Они часто болели, потому что в таких случаях им можно было вернуться в Сенгу, в родной дом.

Джошуа целыми днями сидел под большой акацией, в кружевной тени, и наблюдал за тем, что делалось в больнице, но зачастую его глаза искажали то, что он видел. Он беспрерывно курил даггу. Его маленький сын Умник всегда находился при Сильвии; более того, теперь у нее было два мальчика, Умник и Зебедей. Ничто в них не напоминало тот столь любимый на Западе образ очаровательного негритенка с длинными ресницами. Оба были худыми, с костлявыми лицами, с огромными глазами, в которых горела жажда знаний — и голод, это было видно. Они появлялись в больнице около семи утра, некормленые, и Сильвия приводила мальчиков в дом, где отрезала им ломти хлеба и намазывала на хлеб джем под сумрачным взглядом Ребекки, которая однажды заметила, что ее детям не достается хлеба с джемом, только холодная каша, да и то не всегда. Отец Макгвайр сказал, что Сильвия стала матерью двух детей, и выразил надежду, что она знает, что делает.

— Но у них же нет матери, — сказала Сильвия, и он подтвердил, что да, их мать погибла на одной из опасных дорог Цимлии, а их отец умер от малярии, так они оказались в доме Джошуа и стали называть его отцом.
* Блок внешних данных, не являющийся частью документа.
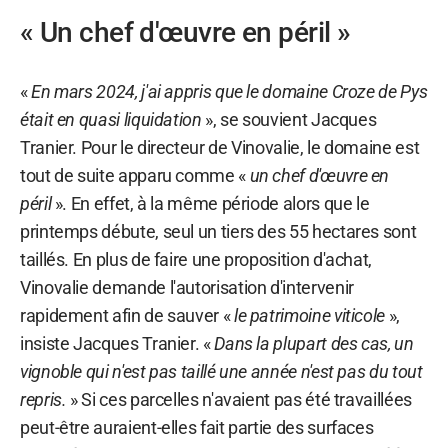
« Un chef d'œuvre en péril »
«
En mars 2024, j'ai appris que le domaine Croze de Pys
était en quasi liquidation
», se souvient Jacques
Tranier. Pour le directeur de Vinovalie, le domaine est
tout de suite apparu comme «
un chef d'œuvre en
péril
». En effet, à la même période alors que le
printemps débute, seul un tiers des 55 hectares sont
taillés. En plus de faire une proposition d'achat,
Vinovalie demande l'autorisation d'intervenir
rapidement afin de sauver «
le patrimoine viticole
»,
insiste Jacques Tranier. «
Dans la plupart des cas, un
vignoble qui n'est pas taillé une année n'est pas du tout
repris.
» Si ces parcelles n'avaient pas été travaillées
peut-être auraient-elles fait partie des surfaces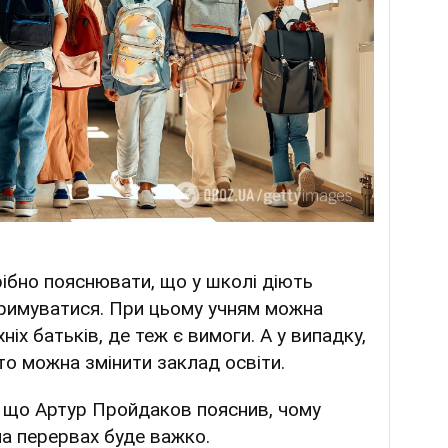
рібно пояснювати, що у школі діють
тримуватися. При цьому учням можна
ніх батьків, де теж є вимоги. А у випадку,
то можна змінити заклад освіти.
 що Артур Пройдаков пояснив, чому
а перервах буде важко.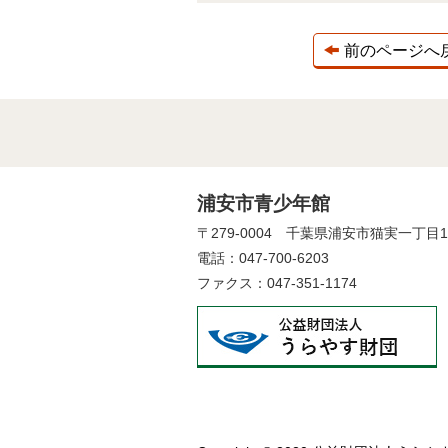
前のページへ
浦安市青少年館
〒279-0004 千葉県浦安市猫実一丁目
電話：047-700-6203
ファクス：047-351-1174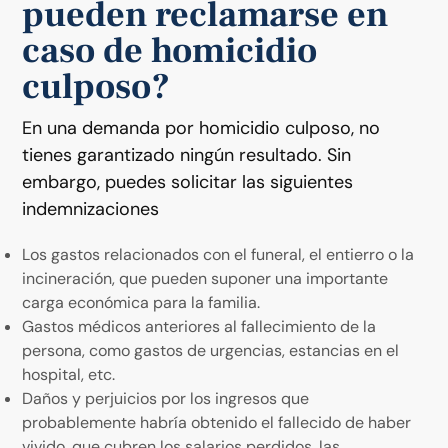
pueden reclamarse en
caso de homicidio
culposo?
En una demanda por homicidio culposo, no
tienes garantizado ningún resultado. Sin
embargo, puedes solicitar las siguientes
indemnizaciones
Los gastos relacionados con el funeral, el entierro o la
incineración, que pueden suponer una importante
carga económica para la familia.
Gastos médicos anteriores al fallecimiento de la
persona, como gastos de urgencias, estancias en el
hospital, etc.
Daños y perjuicios por los ingresos que
probablemente habría obtenido el fallecido de haber
vivido, que cubren los salarios perdidos, las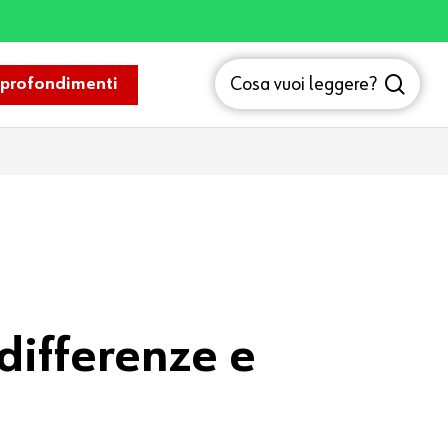
sea
Cosa vuoi leggere?
profondimenti
differenze e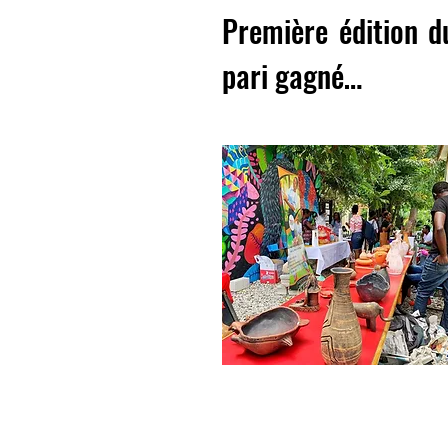
Première édition du
pari gagné…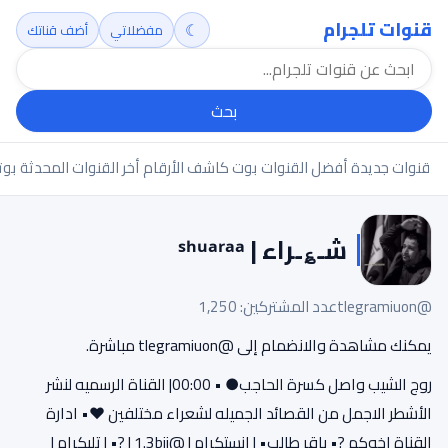
قنوات تلجرام
☾
مفضلاتي
أضف قناتك
بحث
قنوات جديدة
أفضل القنوات
بوت كاشف الأرقام
أخر القنوات المحدثة
بوت
شـ؏ـراء | ˢʰᵘᵃʳᵃᵃ
@tlegramiuon
عدد المشتركين: 1,250
يمكنك مشاهدة والانضمام إلى @tlegramiuon مباشرة.
روج الشيب واصل كسرة الحاجب● • 00:00| القناة الرسميه لنشر
الأشطر الاجمل من القصائد الجميله لشعراء مختلفين ❤• ادارة
القناة اخوكم ?• باقر طالب• | انستكرام | @1.3bjj | ?• | تليكرام |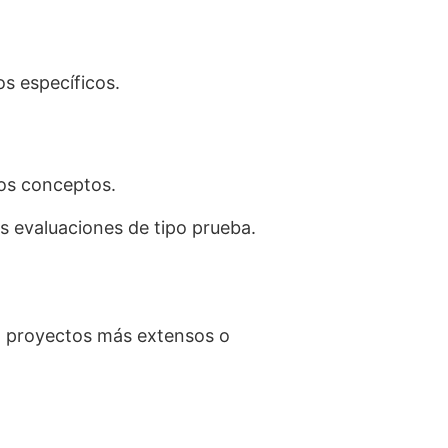
s específicos.
los conceptos.
s evaluaciones de tipo prueba.
n proyectos más extensos o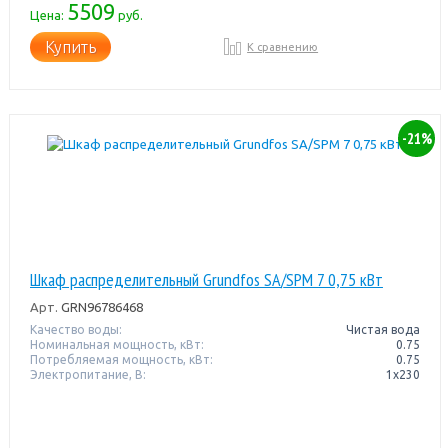
5509
Цена:
руб.
Купить
К сравнению
-21%
Шкаф распределительный Grundfos SA/SPM 7 0,75 кВт
Арт.
GRN96786468
Качество воды:
Чистая вода
Номинальная мощность, кВт:
0.75
Потребляемая мощность, кВт:
0.75
Электропитание, В:
1х230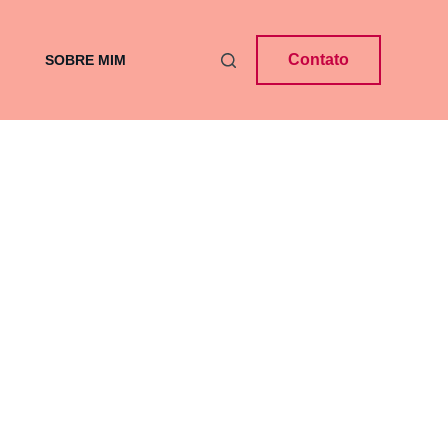
Contato
SOBRE MIM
Сильвия испытала огромное облегчение, когда услышала эту историю. Джошуа уже потерял двух детей — одного совсем недавно, и она знала, что было реальной причиной их смерти — не пневмония, как было указано в свидетельствах о смерти. Значит, эти двое — не родные дети Джошуа. О, как пригодилось, как уместно оказалось здесь это избитое выражение. Они оба были умны, то есть слова Джошуа о сообразительности Умника оправдались вдвойне. Мальчишки следили за каждым движением Сильвии, и копировали ее, и вглядывались в ее лицо и глаза, когда она говорила, так что догадывались о том, что доктор попросит, еще до того, как прозвучит просьба. Они ухаживали за цыплятами и наседками, они собирали яйца и ни разу не разбили ни одного, они бегали с кружками воды и лекарствами, раздавая их пациентам. Мальчики садились на корточки по обе стороны от Сильвии, пока она вправляла суставы и вскрывала нарывы, и ей приходилось напоминать себе, что им всего шесть и четыре года, а не хотя бы дважды по столько. Оба как губки впитывали знания. Но в школу они не ходили. Тогда Сильвия заставила ребятишек приходить к дому священника в четыре часа, когда она заканчивала работу в больнице, и стала давать им уроки. К мальчикам захотели присоединиться другие дети, в частности — дети Ребекки. И вот уже у Сильвии образовалась маленькая начальная школа на дому. Однако когда ее ученики захотели, как Умник и Зебедей, приходить в больницу и помогать доктору, она сказала: нет. А почему тем двоим можно, разве это справедливо? Сильвия оправдывалась, говоря, что они сироты. Но в деревне полно было сирот.